### Source text
- - - - - - -

Thursday night, for the second of his four appearances in Cahuenga Pass this August, Salonen produced a thoughtful agenda, one demanding great orchestral virtuosity, beginning with Debussy’s turn-of-the-century “Prelude a l’apres-midi d’un faune,” and then offering two masterpieces from our century, Bartok’s Second Piano Concerto and Stravinsky’s “Sacre du Printemps.” In general, the Philharmonic lived up to the demands of composers and conductor.
There were apparently serious listeners aplenty in the outdoor audience--counted by management at 11,068--and they responded vociferously to these performances. With reason. Careful, analytical, dynamically broad and highly detailed readings they were, executed with finesse by the Philharmonic players.
In fact, Salonen’s approaches to these pieces sometimes become so specific that orchestral spontaneity may seem in moments stifled and artificially restrained. It remains a matter of refreshment, however, when the person on the podium thinks too much, rather than too little.
Because Philharmonic performances of the Debussy piece and Stravinsky’s epochal ballet score are regular, the novelty of the evening proved to be Bartok’s haunting and often neglected Third Piano Concerto, in which the 26-year-old Finnish pianist Olli Mustonen was soloist.
With his stylish, waist-length white jacket, Mustonen still looks like a busboy--as was reported here at the Bowl in 1992. But more important, his playing, at that time praised for both understatement and bravura, represents a vast improvement on the poor impressions he made in appearances with our orchestra before last summer.
Despite visual distractions--he often rises off the piano bench at climaxes, he undulates his long arms regularly, swoops crane-like down on the keyboard at entrances and generally makes a spectacle of himself--Mustonen on Thursday played quite beautifully, with easy authority and a wide-ranging color scheme.
If the listener does not look, he can follow the pianist’s command of musical line, admire his non-percussive approach to tone and be touched by the poignancy of his soft-playing. Indeed, Mustonen’s assets outweigh his mannerisms.

- - - - - - -

### Source data
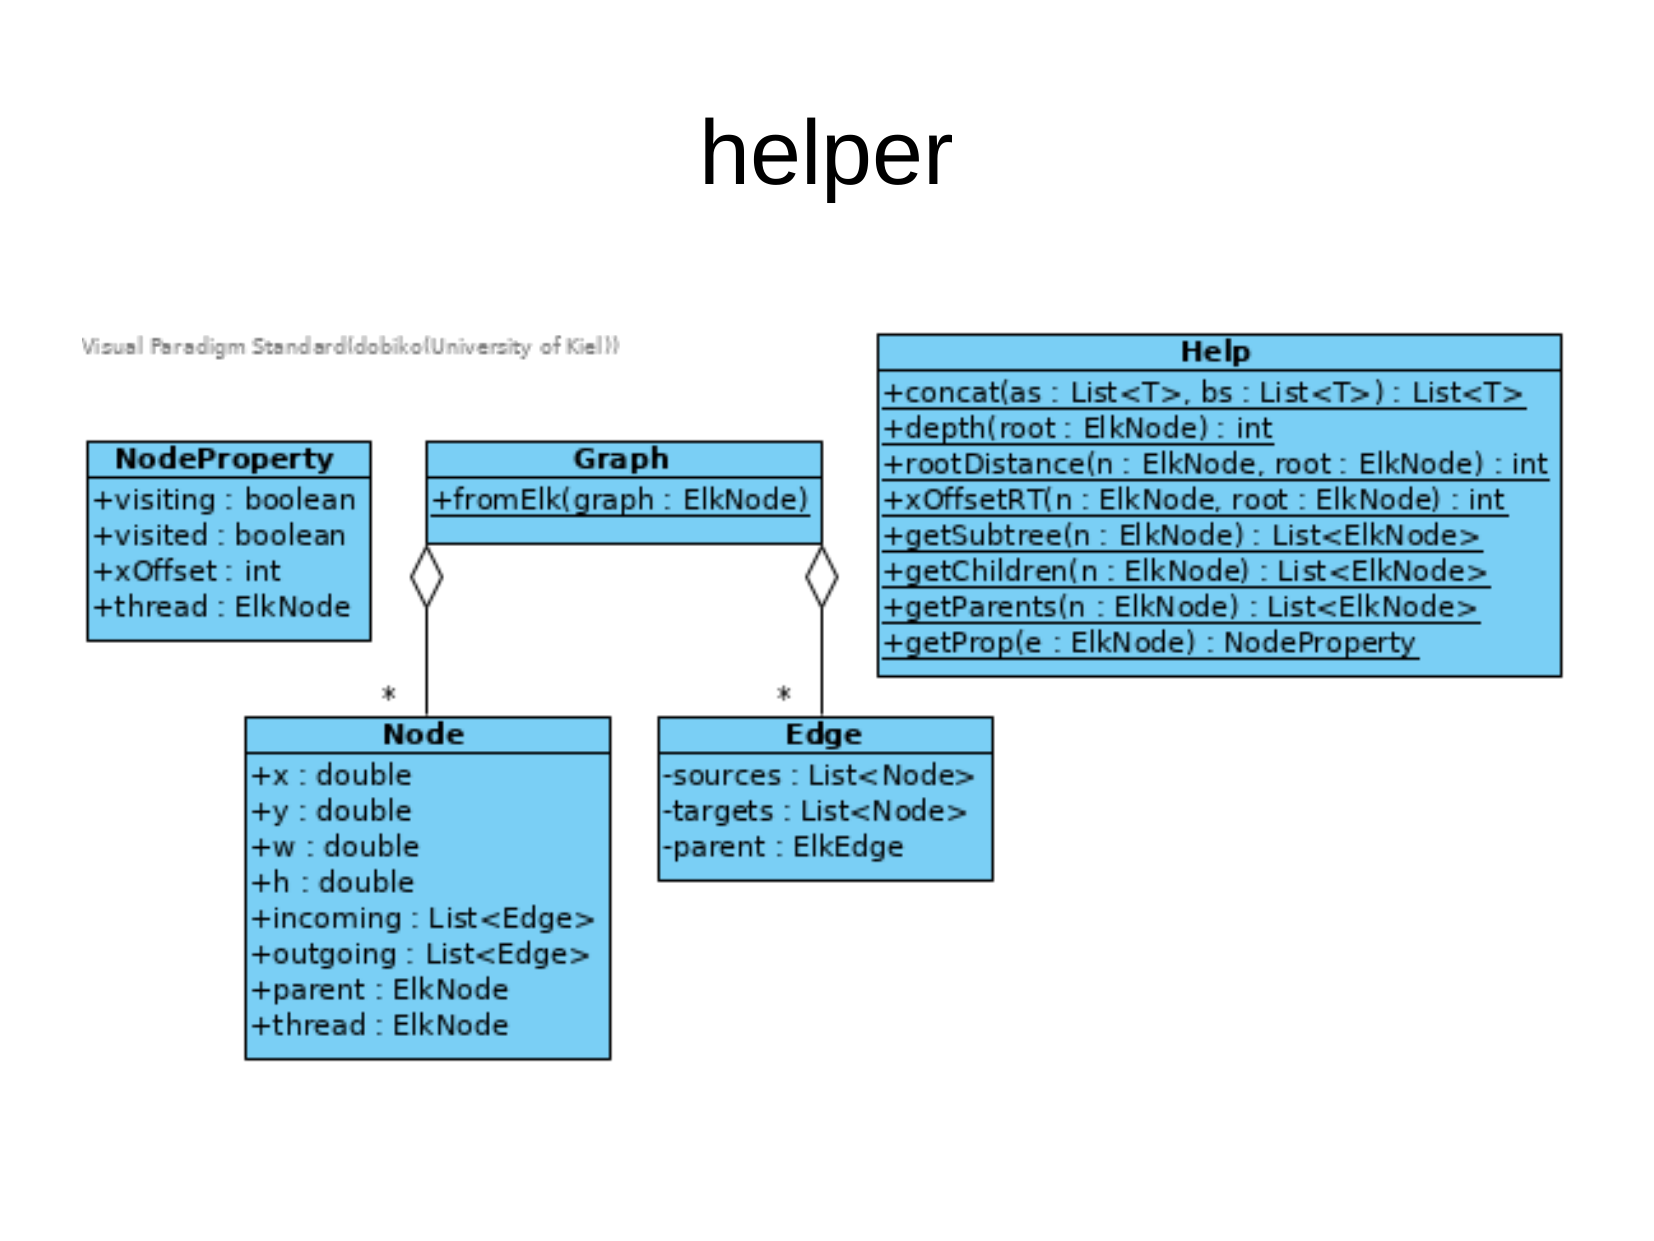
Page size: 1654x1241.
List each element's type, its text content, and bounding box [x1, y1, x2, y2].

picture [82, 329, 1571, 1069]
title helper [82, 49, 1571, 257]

- - - - - - -

### Exercise instructions
Translate this sentence from the concert review into Spanish: "It remains a matter of refreshment, however, when the person on the podium thinks too much, rather than too little."

### Answer in full
Sin embargo, sigue siendo algo refrescante que la persona en el podio piense demasiado, en lugar de demasiado poco.